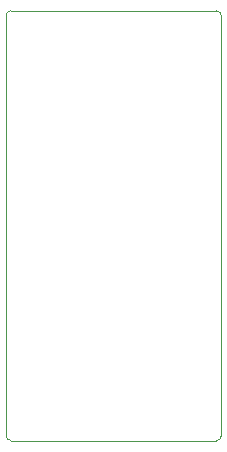
<source format=gbr>
%TF.GenerationSoftware,KiCad,Pcbnew,7.0.2-0*%
%TF.CreationDate,2024-07-03T10:32:27-07:00*%
%TF.ProjectId,ft230x-breakout,66743233-3078-42d6-9272-65616b6f7574,1.0*%
%TF.SameCoordinates,Original*%
%TF.FileFunction,Profile,NP*%
%FSLAX46Y46*%
G04 Gerber Fmt 4.6, Leading zero omitted, Abs format (unit mm)*
G04 Created by KiCad (PCBNEW 7.0.2-0) date 2024-07-03 10:32:27*
%MOMM*%
%LPD*%
G01*
G04 APERTURE LIST*
%TA.AperFunction,Profile*%
%ADD10C,0.100000*%
%TD*%
G04 APERTURE END LIST*
D10*
X135509529Y-132155671D02*
X135509529Y-96621600D01*
X135941329Y-96189829D02*
G75*
G03*
X135509529Y-96621600I-29J-431771D01*
G01*
X153745671Y-96622129D02*
X153745671Y-132155671D01*
X135941329Y-96189800D02*
X153313871Y-96190329D01*
X153745671Y-96622129D02*
G75*
G03*
X153313871Y-96190329I-431771J29D01*
G01*
X153313871Y-132587471D02*
X135941329Y-132587471D01*
X135509529Y-132155671D02*
G75*
G03*
X135941329Y-132587471I431771J-29D01*
G01*
X153313871Y-132587471D02*
G75*
G03*
X153745671Y-132155671I29J431771D01*
G01*
M02*

</source>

========================

» Problem requirements: A verbatim rendering of the listing above is required, without any of its pictures.

» Completed task:
<source format=gbr>
%TF.GenerationSoftware,KiCad,Pcbnew,7.0.2-0*%
%TF.CreationDate,2024-07-03T10:32:27-07:00*%
%TF.ProjectId,ft230x-breakout,66743233-3078-42d6-9272-65616b6f7574,1.0*%
%TF.SameCoordinates,Original*%
%TF.FileFunction,Profile,NP*%
%FSLAX46Y46*%
G04 Gerber Fmt 4.6, Leading zero omitted, Abs format (unit mm)*
G04 Created by KiCad (PCBNEW 7.0.2-0) date 2024-07-03 10:32:27*
%MOMM*%
%LPD*%
G01*
G04 APERTURE LIST*
%TA.AperFunction,Profile*%
%ADD10C,0.100000*%
%TD*%
G04 APERTURE END LIST*
D10*
X135509529Y-132155671D02*
X135509529Y-96621600D01*
X135941329Y-96189829D02*
G75*
G03*
X135509529Y-96621600I-29J-431771D01*
G01*
X153745671Y-96622129D02*
X153745671Y-132155671D01*
X135941329Y-96189800D02*
X153313871Y-96190329D01*
X153745671Y-96622129D02*
G75*
G03*
X153313871Y-96190329I-431771J29D01*
G01*
X153313871Y-132587471D02*
X135941329Y-132587471D01*
X135509529Y-132155671D02*
G75*
G03*
X135941329Y-132587471I431771J-29D01*
G01*
X153313871Y-132587471D02*
G75*
G03*
X153745671Y-132155671I29J431771D01*
G01*
M02*

</source>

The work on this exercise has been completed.